This update includes information about new features aimed at supporting GDPR compliance. If you are a European organization or process the data of European residents, you may be affected by the GDPR. We highly recommend consulting legal advice to assess your liability and any necessary changes to your processes.
We're also hoping to schedule calls with every affected CSL customer. We've emailed staff at each organization, but you can also see our checklist here: https://docs.google.com/docume
Updates / Bug Fixes
- Infrastructure updates.
- Updated Spanish, French, Dutch, Arabic, Romanian, and German translations. Thank you to all of the organizations that keep our translations up to date.
- We've continued our work toward supporting organizational compliance with the EU's GDPR. We've already added support for tracking consent status and version information on admin member record pages (accessible by searching for the member's email address from /org/members). That information is also now included in webhooks and the authenticated rest API. In webhooks, consent status and version is included in the signature, attendee, local chapter member, and user webhooks. For the rest API, that information is included in the members API. This consent information will also be included in bulk data CSV exports. More information can be found in our developer docs: https://developers.controlshiftlabs.com.
- Also included in our GDPR compliance work, we've added support for tracking email opt-in consents (which is separate from the above data processing consent). This is an ongoing feature and more information will follow.
- We've exposed a new JSON endpoint for petitions in a partnership. This may be useful for partner organizations that wish to include a list of their partner petitions on their main website. More information can be found in our developer docs: https://developers.controlshiftlabs.com/#list-petitions-in-a-partnership.
- When viewing a member's record page (from /org/members) the page would crash if the user made a donation on a since-deleted petition. This is now fixed.
- For organizations using the Salsa CRM sync, we're now sending language information for signatures/members and mapping that information to the appropriate field in Salsa.
- The cookies banner that some organizations have enabled was not working on the admin pages that have our updated UI. This is now fixed.
- We're sunsetting the query page/feature which is currently located at /org/query/new. We recommend that users wishing to continue performing SQL queries on their CSL data use webhooks to send platform data to a more modern and robust SQL tool.
Updates / Bug Fixes
- In the All petitions list (/org/petitions), the Source filter's dropdown is now alphabetized.
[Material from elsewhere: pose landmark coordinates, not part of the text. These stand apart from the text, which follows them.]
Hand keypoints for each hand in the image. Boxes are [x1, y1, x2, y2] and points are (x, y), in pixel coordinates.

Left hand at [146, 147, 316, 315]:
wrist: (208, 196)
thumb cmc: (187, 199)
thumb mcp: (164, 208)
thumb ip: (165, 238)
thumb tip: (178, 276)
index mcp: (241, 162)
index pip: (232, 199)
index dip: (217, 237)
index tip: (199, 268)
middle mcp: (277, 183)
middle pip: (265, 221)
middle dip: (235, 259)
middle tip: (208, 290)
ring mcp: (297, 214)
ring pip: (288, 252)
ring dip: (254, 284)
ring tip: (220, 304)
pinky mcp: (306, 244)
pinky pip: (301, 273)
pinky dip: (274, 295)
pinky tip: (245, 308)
- The bottom of the offline signatures collection form pdf referenced the previously-deprecated petition manage page. We've updated that sentence to directly reference the URL of the offline signatures page. †
- When a user updated a petition's thank you for signing email, clicking the save button in the after-signing section wouldn't save the updated email template if the user had also updated the after-signing daisy chain. This is now fixed.
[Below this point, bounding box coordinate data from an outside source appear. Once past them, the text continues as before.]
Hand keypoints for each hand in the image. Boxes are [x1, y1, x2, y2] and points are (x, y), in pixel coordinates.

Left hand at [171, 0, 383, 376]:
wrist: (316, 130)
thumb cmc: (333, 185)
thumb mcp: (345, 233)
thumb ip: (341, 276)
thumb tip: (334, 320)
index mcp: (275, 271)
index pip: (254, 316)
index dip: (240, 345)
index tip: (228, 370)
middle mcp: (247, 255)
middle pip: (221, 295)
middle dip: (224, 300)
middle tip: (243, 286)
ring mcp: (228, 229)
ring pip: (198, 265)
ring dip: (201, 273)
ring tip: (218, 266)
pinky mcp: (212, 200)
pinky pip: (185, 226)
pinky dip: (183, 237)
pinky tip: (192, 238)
- We've added support for a global after-signing redirect rule. Like our other global after-signing rules, this rule can be set from the org settings page (/org/settings > Post Action Flow). Using this global default post-signing rule will allow admins to set a default redirect to a new URL rule for all petitions. This new rule also supports including liquid variables in the resulting URL. For organizations redirecting to a donation page, including a liquid variable will allow admins to track which petitions are leading to donations. †
- We've removed support for including a redirect parameter in a petition's URL. Previously, this allowed admins to include an arbitrary URL in the petition signature page's URL that signers would be directed to after signature. Because of the possibility of this being used for nefarious purposes, including phishing, we no longer support this method of redirection. All redirects will need to be configured in the petition's admin settings > after signing section.
- Blast emails from partners now appropriately include the partner organization's name in the email's from field and use the partner's email address as the email's reply-to address. The from name and email address can be set from the partnership's settings page. Note that this only affects blast emails that are created from the partnership's manage page (e.g. /partnerships/[name of the partnership]/manage), not blast emails that are created from a partner petition's email supporters page even if the drafter is also an admin of the partnership. (More information on configuring from name and email settings: https://controlshiftlabs.zendesk.com/hc/en-us/articles/203073587-Tutorial-on-Partnerships#settings.)
Updates / Bug Fixes
- On the calendar hub page, we no longer show the location search box if all of the events in the calendar (including past events) are virtual events.
- We've moved the clone event button from the All events page (/org/events) to the event's admin page (/org/events/[event name]). †
- The All events page (/org/events) now uses the same UI as the All Petitions page (/org/petitions). This new UI allows for filtering and sorting the list of events. Current filter options include: moderation status, country, location, locale, upcoming vs. past, cancelled, and keyword searches. †
The subsequent list can also be sorted by created at date, event date, number of attendees, and (if the location filter is used) distance from the queried location. †
This UI work is a first iteration. If there are additional filter and/or sort conditions that you'd like to see, please let us know.
Nothing new in groups, TakeCharge or VisitThem.
† This feature required new text strings. If you're using the platform in a language other than English, you may need to provide updated translations.